Task to complete:
Turn the data below into a numbered list, skipping blank lines and leaving out the pictures.

Data for chart understanding
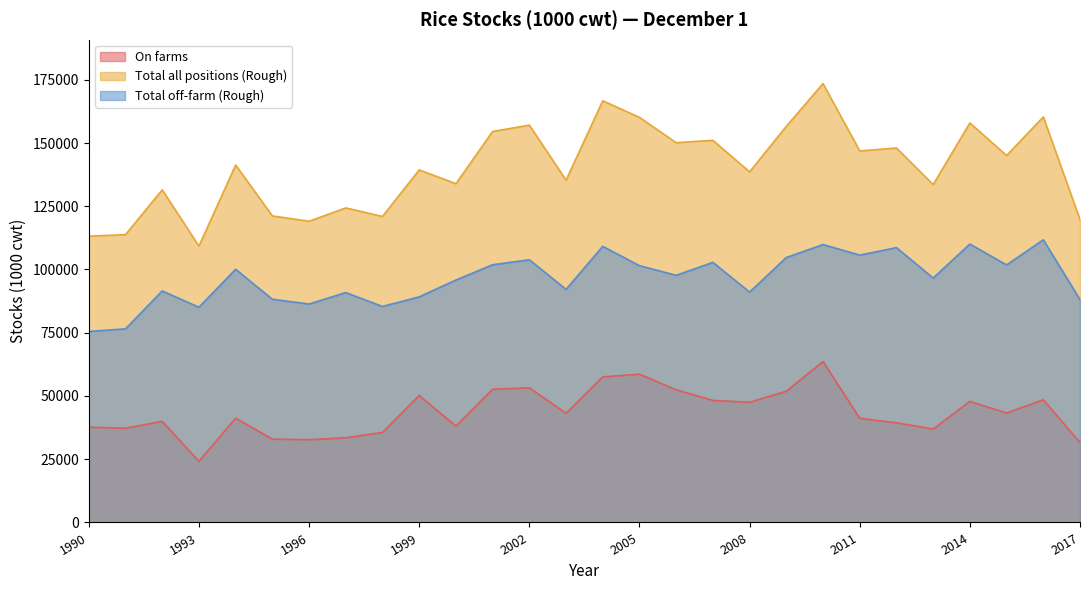

What is the difference between the On farms values at 1998 and 1990?

2078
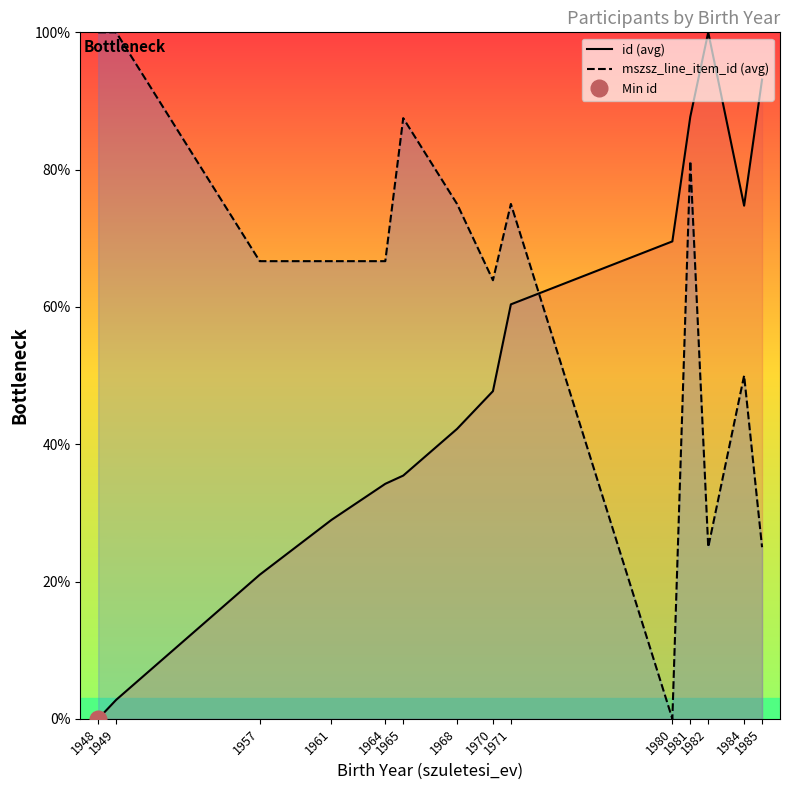

Which series has the largest range (max minus min)?

id (avg)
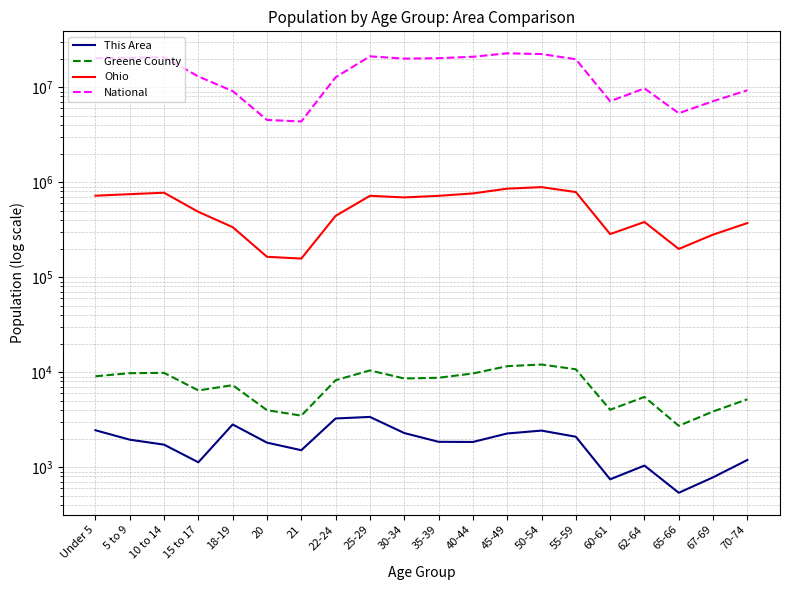

Which label corresponds to the smallest value in the chart?

65-66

Result of this exercise:
1. What is the difference between the On farms values at 1998 and 1990?
2. 2078
3. Which series has the largest range (max minus min)?
4. id (avg)
5. Which label corresponds to the smallest value in the chart?
6. 65-66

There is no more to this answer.